神のことばは生きている
外見は人を欺くことがある
アブラハムとそのおいロトは問題を抱えています。二人の羊や牛の群れが非常に大きくなったために,両者の牧夫の間に言い争いが生じたのです。平和を保つために,アブラハムは自分とロトが別れることを提案し,どちらへ行くかをまずロトに選ばせます。アブラハムはこう言います。「あなたが左に行くのであれば,わたしは右に行きます。あなたが右に行くのであれば,わたしは左に行きます」。
ロトは自分たちの立っていた見晴らしのきく所からあたりをながめ,ソドムとゴモラの町の近くの美しくてよく潤った地域を選びました。その地域は良さそうに見えました。しかし本当にそうだったでしょうか。
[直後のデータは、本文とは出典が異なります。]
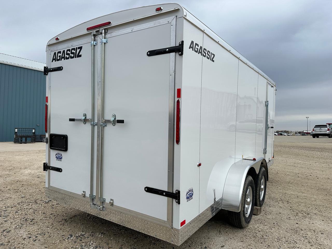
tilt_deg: +2.6
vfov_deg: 56.8
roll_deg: -0.6
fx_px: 230
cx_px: 166
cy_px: 124
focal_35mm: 24
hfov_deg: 71.6
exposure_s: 1/2809
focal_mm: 6.86
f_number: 1.78
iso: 80
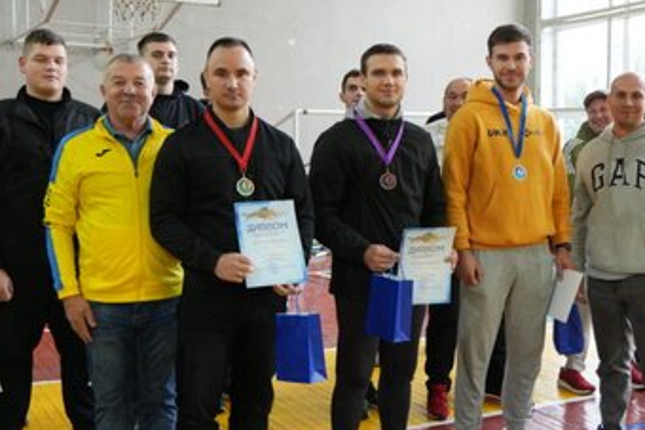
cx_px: 349
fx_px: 727
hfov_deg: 47.8
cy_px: 219
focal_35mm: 41
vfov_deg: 33.0
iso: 800
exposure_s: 1/125
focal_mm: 23
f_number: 2.8
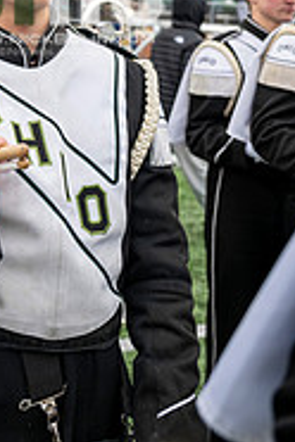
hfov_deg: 23.0
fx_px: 713
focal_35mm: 58
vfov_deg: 31.6
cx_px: 57
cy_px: -12
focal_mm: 24
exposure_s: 1/500
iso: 160
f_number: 2.8
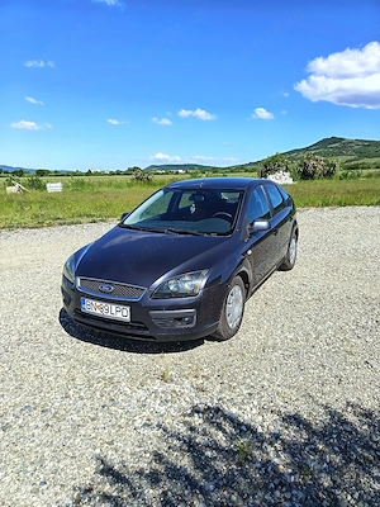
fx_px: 351
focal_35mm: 24
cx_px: 190
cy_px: 254
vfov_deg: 71.6
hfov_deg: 56.8
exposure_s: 1/769
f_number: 1.75
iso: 100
その地域の住民は道徳的に堕落しており,その結果問題が生じました。―創世 13:5-13,新。
時を経てから,ロトとその家族はソドムの市内に移り住みました。これは一家を危険な状況の下に置くことになりました。ケダラオメル王とその同盟者たちはソドムの王を撃ち破り,ロトとその家族をとりことして連れ去りました。ほどなくして,アブラハムとその軍勢は彼らすべてを救出し,失われた物すべてを取り返しました。ロトとその家族はソドムに戻ってそこで生活しました。―創世 14:4-16。
ロトの妻はソドムに関連した特定の事柄を非常に魅力的であると考えていたようです。しかし,その外見は本当に人を欺くものでした。実際のところ,ソドムとゴモラの両市を特徴づけていたのは,道徳的な品位を全く意に介さない行為と性欲倒錯でした。とうとうエホバ神は,両市の邪悪な行為のゆえにそれらの都市を滅ぼすことにされました。しかし神はその憐れみによって,二人のみ使いを遣わし,ロトとその妻と二人の娘たちの手を取らせ,市の外へ導き出しました。その時一人のみ使いはこう言いました。『自分の命のために逃れなさい。そして後ろを振り向いてはなりません』。
ロトとその娘たちはそれに従って,後ろを振り向くことなくソドムから逃れました。しかしロトの妻はみ使いの導きを意に介さず,後ろを振り向いて塩の柱と化してしまいました。きっとソドムに残して来た自分の物質の所有物を惜しく思って振り向いたのでしょう。―創世 19:1-26,新。ペテロ第二 2:7,8。
ここにわたしたちに対する教訓があります。ソドムと同様,今日この地上にある古い事物の体制は魅力的に見えるかもしれません。しかしその外見は人を欺くものです。実際のところ,その体制は道徳的に腐敗しており,その滅びは神の火のような裁きが古代のソドムに臨んだのと同じほど確実にもたらされます。―ルカ 17:28-30。